• _Goal of the exercise_: Please restate every line below exactly, without any pictures.

━━━ The input ━━━

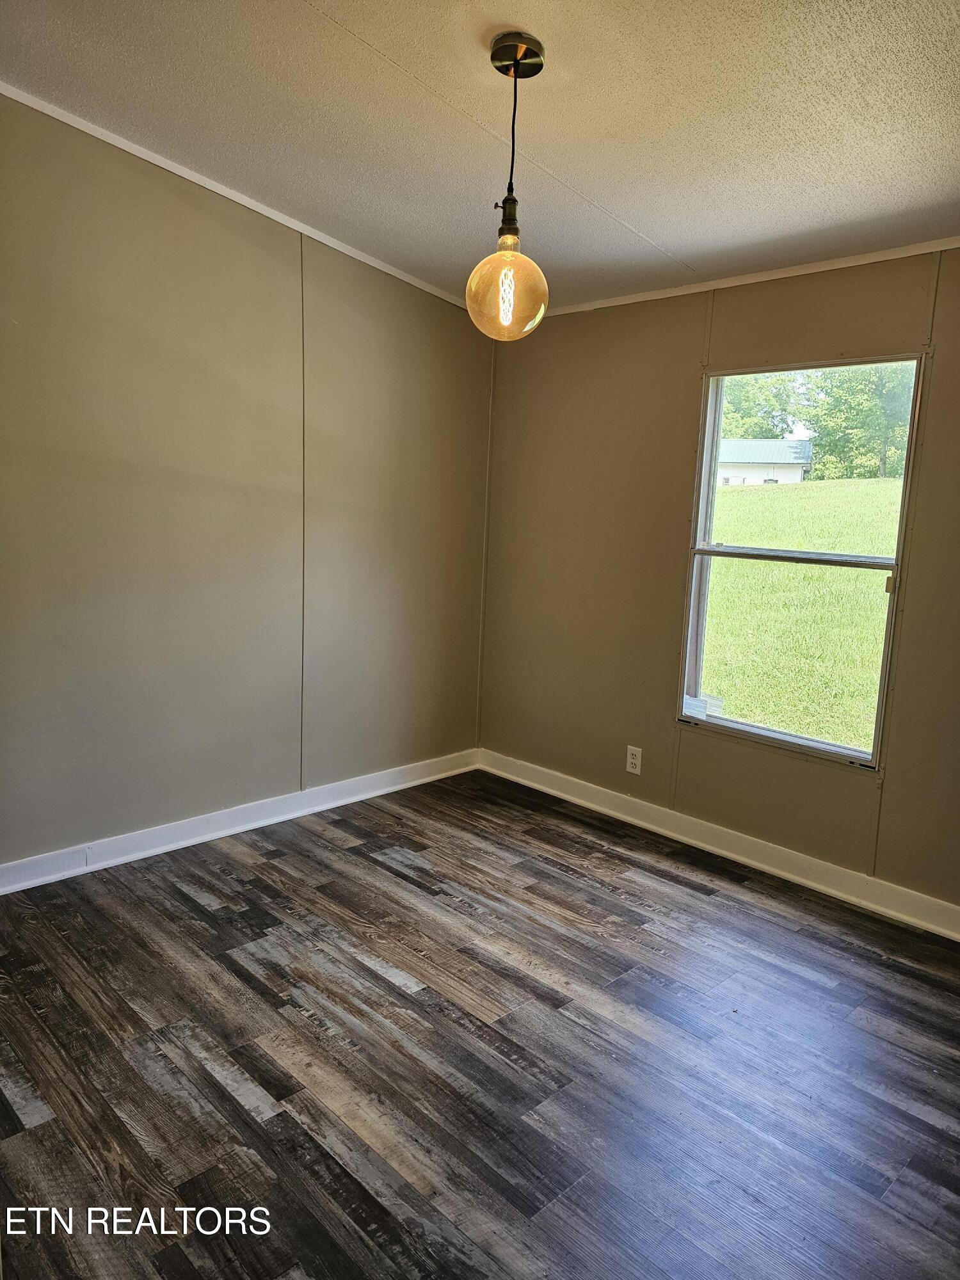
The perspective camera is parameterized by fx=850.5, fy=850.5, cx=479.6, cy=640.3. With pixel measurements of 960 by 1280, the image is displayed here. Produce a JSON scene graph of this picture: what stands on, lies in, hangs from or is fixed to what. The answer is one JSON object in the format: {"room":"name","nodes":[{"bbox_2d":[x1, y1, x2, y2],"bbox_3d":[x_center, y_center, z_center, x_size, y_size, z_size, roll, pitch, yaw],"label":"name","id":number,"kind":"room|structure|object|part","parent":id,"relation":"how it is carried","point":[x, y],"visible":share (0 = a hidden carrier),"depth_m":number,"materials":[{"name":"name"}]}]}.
{"room":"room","nodes":[
{"label":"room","id":0,"kind":"room"},
{"bbox_2d":[0,96,494,873],"bbox_3d":[-1.353,-0.510,3.089,4.030,2.727,0.151,-7,13,-44],"label":"left wall","id":1,"kind":"structure","parent":0,"point":[220,264],"depth_m":3.27,"materials":[{"name":"beige paint"}]},
{"bbox_2d":[0,83,477,314],"bbox_3d":[-1.324,-1.601,2.784,3.859,0.091,0.029,-7,13,-44],"label":"crown molding","id":2,"kind":"structure","parent":1,"relation":"attached to","point":[404,278],"depth_m":3.09,"materials":[{"name":"white paint"}]},
{"bbox_2d":[0,748,479,894],"bbox_3d":[-1.310,0.785,3.263,3.752,0.100,0.018,-7,13,-44],"label":"baseboard","id":3,"kind":"structure","parent":1,"relation":"attached to","point":[164,848],"depth_m":3.47,"materials":[{"name":"white paint"}]},
{"bbox_2d":[0,766,959,1279],"bbox_3d":[-0.014,1.200,1.720,4.309,0.105,4.368,-7,13,-44],"label":"floor","id":4,"kind":"structure","parent":0,"point":[391,993],"depth_m":2.17,"materials":[{"name":"brown wood"}]},
{"bbox_2d":[0,0,959,318],"bbox_3d":[0.094,-1.364,1.510,4.161,0.116,4.188,-7,13,-44],"label":"ceiling","id":5,"kind":"structure","parent":0,"point":[336,41],"depth_m":2.32,"materials":[{"name":"white paint"}]},
{"bbox_2d":[467,30,551,340],"bbox_3d":[0.083,-1.085,2.081,0.203,0.701,0.205,-7,13,-44],"label":"pendant light","id":6,"kind":"object","parent":5,"relation":"hanging from","point":[515,63],"visible":1,"depth_m":2.06,"materials":[{"name":"gold glass"}]},
{"bbox_3d":[0.065,-0.846,2.066,0.035,0.142,0.037,8,11,31],"label":"bulb","id":7,"kind":"part","parent":6,"relation":"part of","materials":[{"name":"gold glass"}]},
{"bbox_3d":[0.068,-0.875,2.120,0.199,0.238,0.202,-7,13,-44],"label":"glass globe","id":8,"kind":"part","parent":6,"relation":"part of","materials":[{"name":"orange glass"}]},
{"bbox_2d":[477,244,959,917],"bbox_3d":[1.405,-0.234,3.059,0.150,2.372,3.980,-7,13,-44],"label":"right wall","id":9,"kind":"structure","parent":0,"point":[758,351],"depth_m":3.55,"materials":[{"name":"beige paint"}]},
{"bbox_2d":[625,744,642,774],"bbox_3d":[0.683,0.531,3.780,0.008,0.118,0.073,-7,13,-44],"label":"wall socket","id":10,"kind":"object","parent":9,"relation":"attached to","point":[631,759],"visible":0.99,"depth_m":3.78,"materials":[{"name":"white plastic"}]},
{"bbox_2d":[476,747,959,940],"bbox_3d":[1.282,0.886,3.207,0.018,0.102,3.794,-7,13,-44],"label":"baseboard","id":11,"kind":"structure","parent":9,"relation":"attached to","point":[507,776],"depth_m":3.41,"materials":[{"name":"white paint"}]},
{"bbox_2d":[530,236,959,317],"bbox_3d":[1.307,-1.313,2.922,0.020,0.042,3.465,-7,13,-44],"label":"crown molding","id":12,"kind":"structure","parent":9,"relation":"attached to","point":[658,297],"depth_m":3.14,"materials":[{"name":"white paint"}]},
{"bbox_2d":[675,354,926,769],"bbox_3d":[1.193,-0.306,3.268,0.092,1.449,0.855,-7,13,-44],"label":"window","id":13,"kind":"structure","parent":9,"relation":"in","point":[840,749],"depth_m":3.30,"materials":[{"name":"glass"}]},
{"bbox_2d":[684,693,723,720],"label":"window sticker","id":14,"kind":"object","parent":13,"relation":"attached to","point":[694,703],"visible":0.78,"depth_m":3.53,"materials":[{"name":"white paper"}]},
{"label":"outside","id":15,"kind":"structure","parent":0,"visible":0},
{"bbox_2d":[699,473,902,751],"label":"lawn","id":16,"kind":"structure","parent":15,"point":[731,493],"depth_m":9.95,"materials":[{"name":"green plant"}]},
{"bbox_2d":[717,438,812,484],"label":"house","id":17,"kind":"structure","parent":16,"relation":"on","point":[795,472],"materials":[{"name":"white paint"}]},
{"bbox_2d":[798,360,911,482],"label":"tree","id":18,"kind":"object","parent":16,"relation":"on","point":[850,407],"visible":0.53,"materials":[{"name":"green plant"}]},
{"label":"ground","id":19,"kind":"structure","parent":15,"visible":0},
{"bbox_2d":[720,373,806,439],"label":"tree","id":20,"kind":"object","parent":19,"relation":"on","point":[776,436],"visible":0.33,"materials":[{"name":"green plant"}]}
]}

━━━

• _Result for this task_:
The perspective camera is parameterized by fx=850.5, fy=850.5, cx=479.6, cy=640.3. With pixel measurements of 960 by 1280, the image is displayed here. Produce a JSON scene graph of this picture: what stands on, lies in, hangs from or is fixed to what. The answer is one JSON object in the format: {"room":"name","nodes":[{"bbox_2d":[x1, y1, x2, y2],"bbox_3d":[x_center, y_center, z_center, x_size, y_size, z_size, roll, pitch, yaw],"label":"name","id":number,"kind":"room|structure|object|part","parent":id,"relation":"how it is carried","point":[x, y],"visible":share (0 = a hidden carrier),"depth_m":number,"materials":[{"name":"name"}]}]}.
{"room":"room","nodes":[
{"label":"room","id":0,"kind":"room"},
{"bbox_2d":[0,96,494,873],"bbox_3d":[-1.353,-0.510,3.089,4.030,2.727,0.151,-7,13,-44],"label":"left wall","id":1,"kind":"structure","parent":0,"point":[220,264],"depth_m":3.27,"materials":[{"name":"beige paint"}]},
{"bbox_2d":[0,83,477,314],"bbox_3d":[-1.324,-1.601,2.784,3.859,0.091,0.029,-7,13,-44],"label":"crown molding","id":2,"kind":"structure","parent":1,"relation":"attached to","point":[404,278],"depth_m":3.09,"materials":[{"name":"white paint"}]},
{"bbox_2d":[0,748,479,894],"bbox_3d":[-1.310,0.785,3.263,3.752,0.100,0.018,-7,13,-44],"label":"baseboard","id":3,"kind":"structure","parent":1,"relation":"attached to","point":[164,848],"depth_m":3.47,"materials":[{"name":"white paint"}]},
{"bbox_2d":[0,766,959,1279],"bbox_3d":[-0.014,1.200,1.720,4.309,0.105,4.368,-7,13,-44],"label":"floor","id":4,"kind":"structure","parent":0,"point":[391,993],"depth_m":2.17,"materials":[{"name":"brown wood"}]},
{"bbox_2d":[0,0,959,318],"bbox_3d":[0.094,-1.364,1.510,4.161,0.116,4.188,-7,13,-44],"label":"ceiling","id":5,"kind":"structure","parent":0,"point":[336,41],"depth_m":2.32,"materials":[{"name":"white paint"}]},
{"bbox_2d":[467,30,551,340],"bbox_3d":[0.083,-1.085,2.081,0.203,0.701,0.205,-7,13,-44],"label":"pendant light","id":6,"kind":"object","parent":5,"relation":"hanging from","point":[515,63],"visible":1,"depth_m":2.06,"materials":[{"name":"gold glass"}]},
{"bbox_3d":[0.065,-0.846,2.066,0.035,0.142,0.037,8,11,31],"label":"bulb","id":7,"kind":"part","parent":6,"relation":"part of","materials":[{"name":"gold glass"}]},
{"bbox_3d":[0.068,-0.875,2.120,0.199,0.238,0.202,-7,13,-44],"label":"glass globe","id":8,"kind":"part","parent":6,"relation":"part of","materials":[{"name":"orange glass"}]},
{"bbox_2d":[477,244,959,917],"bbox_3d":[1.405,-0.234,3.059,0.150,2.372,3.980,-7,13,-44],"label":"right wall","id":9,"kind":"structure","parent":0,"point":[758,351],"depth_m":3.55,"materials":[{"name":"beige paint"}]},
{"bbox_2d":[625,744,642,774],"bbox_3d":[0.683,0.531,3.780,0.008,0.118,0.073,-7,13,-44],"label":"wall socket","id":10,"kind":"object","parent":9,"relation":"attached to","point":[631,759],"visible":0.99,"depth_m":3.78,"materials":[{"name":"white plastic"}]},
{"bbox_2d":[476,747,959,940],"bbox_3d":[1.282,0.886,3.207,0.018,0.102,3.794,-7,13,-44],"label":"baseboard","id":11,"kind":"structure","parent":9,"relation":"attached to","point":[507,776],"depth_m":3.41,"materials":[{"name":"white paint"}]},
{"bbox_2d":[530,236,959,317],"bbox_3d":[1.307,-1.313,2.922,0.020,0.042,3.465,-7,13,-44],"label":"crown molding","id":12,"kind":"structure","parent":9,"relation":"attached to","point":[658,297],"depth_m":3.14,"materials":[{"name":"white paint"}]},
{"bbox_2d":[675,354,926,769],"bbox_3d":[1.193,-0.306,3.268,0.092,1.449,0.855,-7,13,-44],"label":"window","id":13,"kind":"structure","parent":9,"relation":"in","point":[840,749],"depth_m":3.30,"materials":[{"name":"glass"}]},
{"bbox_2d":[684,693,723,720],"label":"window sticker","id":14,"kind":"object","parent":13,"relation":"attached to","point":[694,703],"visible":0.78,"depth_m":3.53,"materials":[{"name":"white paper"}]},
{"label":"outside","id":15,"kind":"structure","parent":0,"visible":0},
{"bbox_2d":[699,473,902,751],"label":"lawn","id":16,"kind":"structure","parent":15,"point":[731,493],"depth_m":9.95,"materials":[{"name":"green plant"}]},
{"bbox_2d":[717,438,812,484],"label":"house","id":17,"kind":"structure","parent":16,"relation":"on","point":[795,472],"materials":[{"name":"white paint"}]},
{"bbox_2d":[798,360,911,482],"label":"tree","id":18,"kind":"object","parent":16,"relation":"on","point":[850,407],"visible":0.53,"materials":[{"name":"green plant"}]},
{"label":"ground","id":19,"kind":"structure","parent":15,"visible":0},
{"bbox_2d":[720,373,806,439],"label":"tree","id":20,"kind":"object","parent":19,"relation":"on","point":[776,436],"visible":0.33,"materials":[{"name":"green plant"}]}
]}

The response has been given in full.